E2CDA: Type I: Collaborative Research: A Fast 70mV Transistor Technology for Ultra-Low-Energy Computing
University Of California-Santa Barbara, Santa Barbara CA
Investigators
Abstract
Microprocessors containing billions of transistor switches are at the heart of PCs, cell phones, computer servers answering our internet searches, and supercomputers modeling the weather and designing new drugs and aircraft. Modern machinery is controlled by microprocessors; a typical car uses 50. After 50 years of rapid improvement, since 2000 progress has stalled, primarily because the transistors consume too much energy when they switch. As transistors are made smaller, more fit on a chip, and the energy consumed increases. The battery is drained quickly and chip becomes hot. Slowing the switching reduces heating, but then the software runs slowly. In this program, a new transistor design will be investigated. If successful, these transistors will consume 100 times less switching energy, allowing faster, more powerful chips. The challenge is the power supply voltage; reducing the voltage by 2:1 reduces the switching energy 4:1. Between ~1990-2005, voltages were reduced from 5 to 1 Volt. Unfortunately, with normal (MOS) transistor switches, below ~0.7 Volts the transistor's switching becomes imperfect, with the transistor not turning completely off. This finite off-state leakage current increases energy consumption, hence it has not been possible to supplies much below 0.7 Volts. Ten years ago, tunnel transistors were proposed, as these can turn off nearly completely even at supplies as low as 0.3 Volts. Unfortunately, tunnel transistors do not turn on well, and microprocessors using them will therefore operate slowly.

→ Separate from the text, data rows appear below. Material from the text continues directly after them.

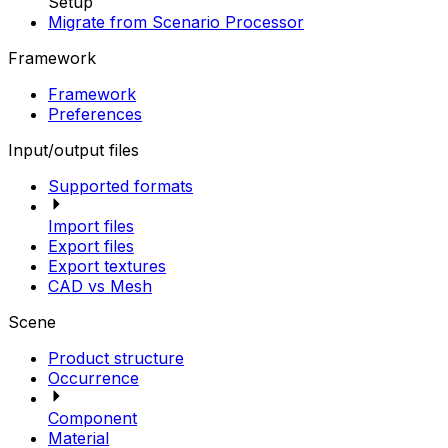
Setup
Migrate from Scenario Processor
Framework
Framework
Preferences
Input/output files
Supported formats
Import files
Export files
Export textures
CAD vs Mesh
Scene
Product structure
Occurrence
Component
Material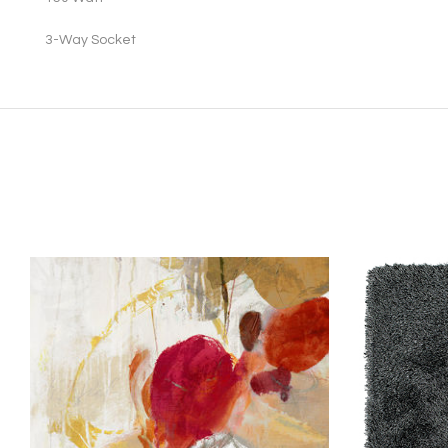
3
-Way Socket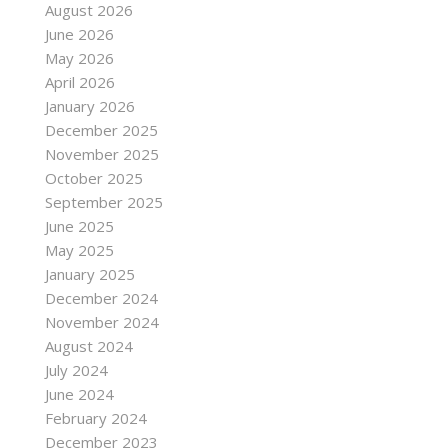
August 2026
June 2026
May 2026
April 2026
January 2026
December 2025
November 2025
October 2025
c-
September 2025
June 2025
May 2025
January 2025
December 2024
November 2024
August 2024
July 2024
June 2024
February 2024
December 2023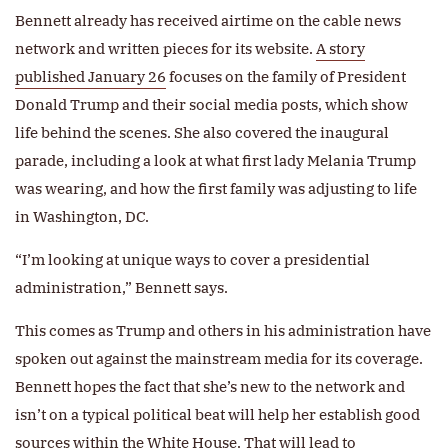
Bennett already has received airtime on the cable news
network and written pieces for its website.
A story
published January 26
focuses on the family of President
Donald Trump and their social media posts, which show
life behind the scenes. She also covered the inaugural
parade, including a look at what first lady Melania Trump
was wearing, and how the first family was adjusting to life
in Washington, DC.
“I’m looking at unique ways to cover a presidential
administration,” Bennett says.
This comes as Trump and others in his administration have
spoken out against the mainstream media for its coverage.
Bennett hopes the fact that she’s new to the network and
isn’t on a typical political beat will help her establish good
sources within the White House. That will lead to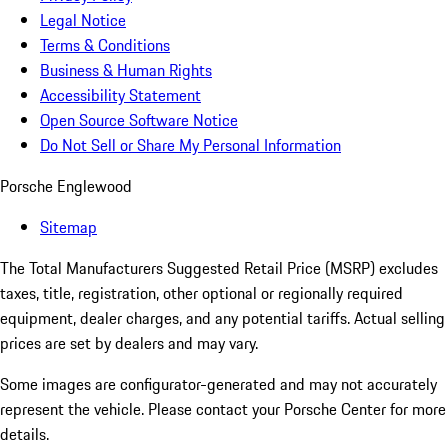
Legal Notice
Terms & Conditions
Business & Human Rights
Accessibility Statement
Open Source Software Notice
Do Not Sell or Share My Personal Information
Porsche Englewood
Sitemap
The Total Manufacturers Suggested Retail Price (MSRP) excludes
taxes, title, registration, other optional or regionally required
equipment, dealer charges, and any potential tariffs. Actual selling
prices are set by dealers and may vary.
Some images are configurator-generated and may not accurately
represent the vehicle. Please contact your Porsche Center for more
details.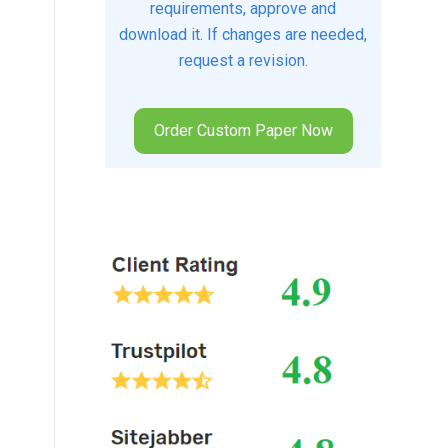
requirements, approve and
download it. If changes are needed,
request a revision.
Order Custom Paper Now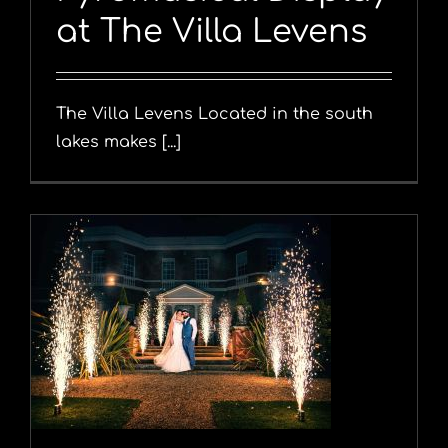
at The Villa Levens
The Villa Levens Located in the south
lakes makes [...]
y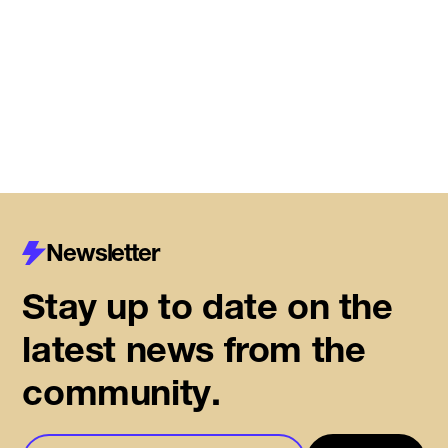
Centre for Housing Innovation
Read More
Newsletter
Stay up to date on the
latest news from the
community.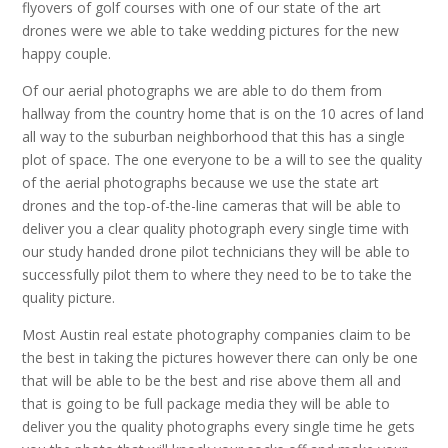
flyovers of golf courses with one of our state of the art
drones were we able to take wedding pictures for the new
happy couple.
Of our aerial photographs we are able to do them from
hallway from the country home that is on the 10 acres of land
all way to the suburban neighborhood that this has a single
plot of space. The one everyone to be a will to see the quality
of the aerial photographs because we use the state art
drones and the top-of-the-line cameras that will be able to
deliver you a clear quality photograph every single time with
our study handed drone pilot technicians they will be able to
successfully pilot them to where they need to be to take the
quality picture.
Most Austin real estate photography companies claim to be
the best in taking the pictures however there can only be one
that will be able to be the best and rise above them all and
that is going to be full package media they will be able to
deliver you the quality photographs every single time he gets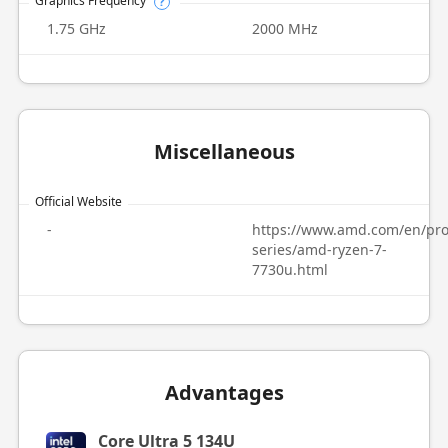
Graphics Frequency
?
1.75 GHz
2000 MHz
Miscellaneous
Official Website
-
https://www.amd.com/en/pro
series/amd-ryzen-7-
7730u.html
Advantages
Core Ultra 5 134U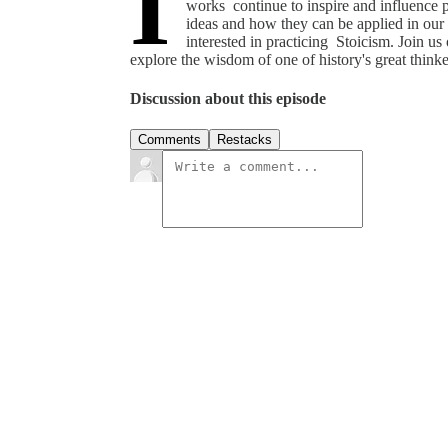
I
works continue to inspire and influence 
ideas and how they can be applied in our 
interested in practicing Stoicism. Join u
explore the wisdom of one of history's great thinke
Discussion about this episode
Comments
Restacks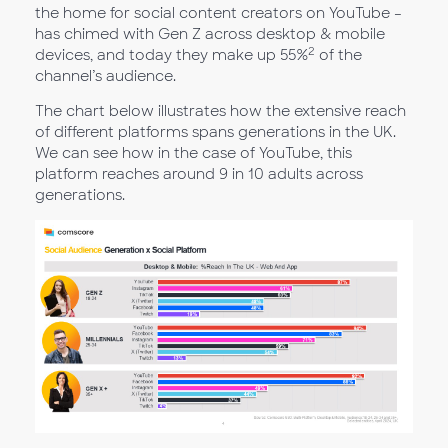
the home for social content creators on YouTube –
has chimed with Gen Z across desktop & mobile
2
devices, and today they make up 55%
of the
channel’s audience.
The chart below illustrates how the extensive reach
of different platforms spans generations in the UK.
We can see how in the case of YouTube, this
platform reaches around 9 in 10 adults across
generations.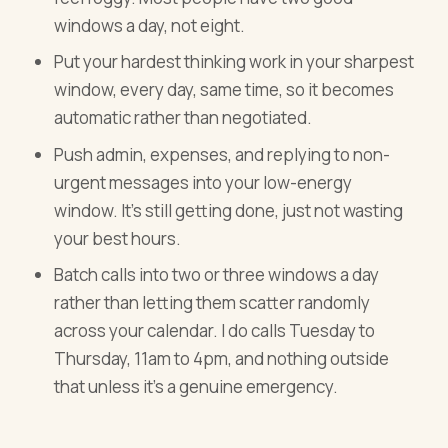
windows a day, not eight.
Put your hardest thinking work in your sharpest
window, every day, same time, so it becomes
automatic rather than negotiated.
Push admin, expenses, and replying to non-
urgent messages into your low-energy
window. It's still getting done, just not wasting
your best hours.
Batch calls into two or three windows a day
rather than letting them scatter randomly
across your calendar. I do calls Tuesday to
Thursday, 11am to 4pm, and nothing outside
that unless it's a genuine emergency.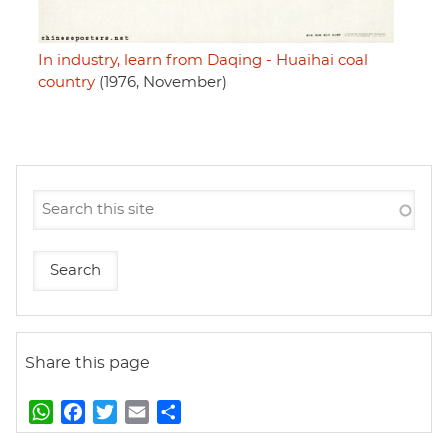
In industry, learn from Daqing - Huaihai coal
country
(1976, November)
Share this page
W
F
T
E
S
h
a
w
m
h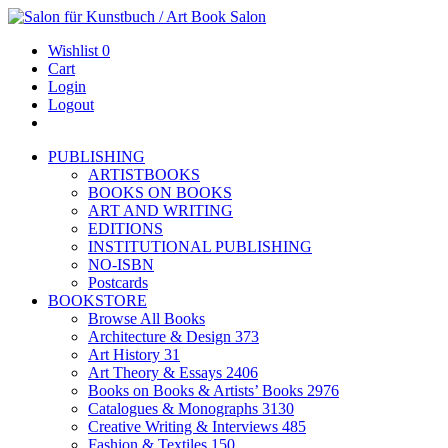
Wishlist
0
Cart
Login
Logout
PUBLISHING
ARTISTBOOKS
BOOKS ON BOOKS
ART AND WRITING
EDITIONS
INSTITUTIONAL PUBLISHING
NO-ISBN
Postcards
BOOKSTORE
Browse All Books
Architecture & Design
373
Art History
31
Art Theory & Essays
2406
Books on Books & Artists’ Books
2976
Catalogues & Monographs
3130
Creative Writing & Interviews
485
Fashion & Textiles
150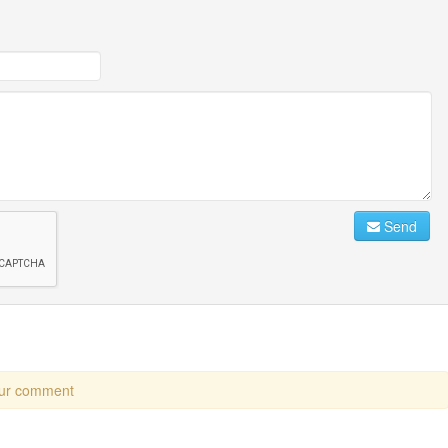
Send
our comment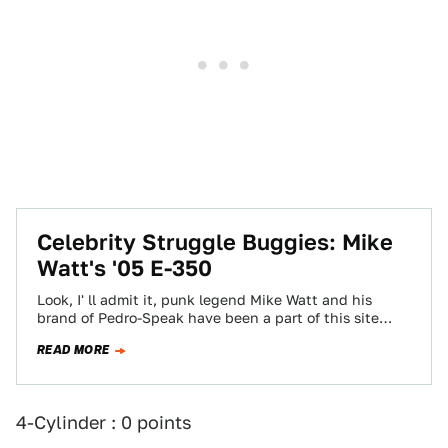
Celebrity Struggle Buggies: Mike
Watt's '05 E-350
Look, I' ll admit it, punk legend Mike Watt and his
brand of Pedro-Speak have been a part of this site
since…
READ MORE
4-Cylinder : 0 points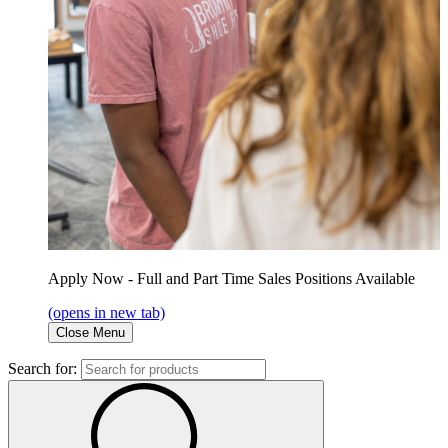
Apply Now - Full and Part Time Sales Positions Available
(opens in new tab)
Close Menu
Search for: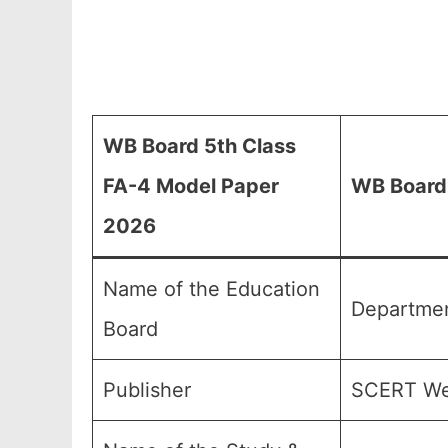
WB Board 5th Class
FA-4 Model Paper
WB Board
2026
Name of the Education
Departmen
Board
Publisher
SCERT We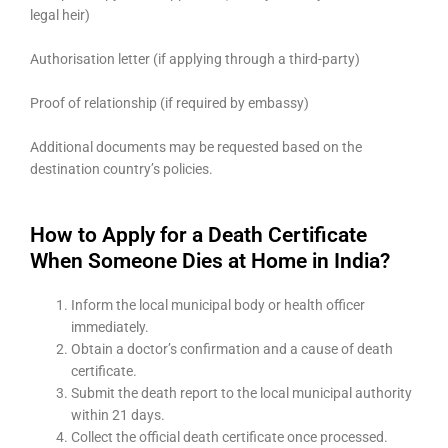
legal heir)
Authorisation letter (if applying through a third-party)
Proof of relationship (if required by embassy)
Additional documents may be requested based on the
destination country’s policies.
How to Apply for a Death Certificate
When Someone Dies at Home in India?
Inform the local municipal body or health officer
immediately.
Obtain a doctor’s confirmation and a cause of death
certificate.
Submit the death report to the local municipal authority
within 21 days.
Collect the official death certificate once processed.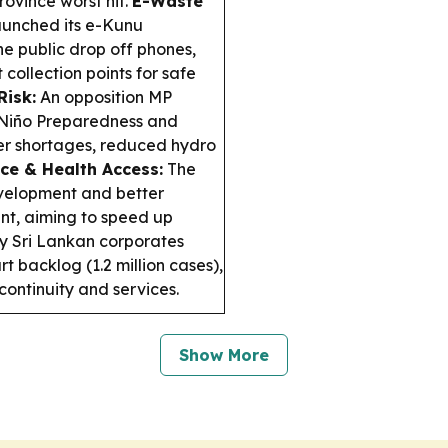
ovince worst hit.
E-Waste
aunched its e-Kunu
he public drop off phones,
 collection points for safe
Risk:
An opposition MP
 Niño Preparedness and
er shortages, reduced hydro
ice & Health Access:
The
evelopment and better
nt, aiming to speed up
 Sri Lankan corporates
 backlog (1.2 million cases),
continuity and services.
Show More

This limitation becomes much worse if the supply is dropped to 0.1 Volts. This program will research a new design, the triple-heterojunction tunnel transistor. This has added semiconductor junction layers which increased the on-current by as much as 100:1. If successful, rapidly-switching microprocessors will be feasible with even a 0.07V supply, and would consume as little as 1% of the energy of today's technology.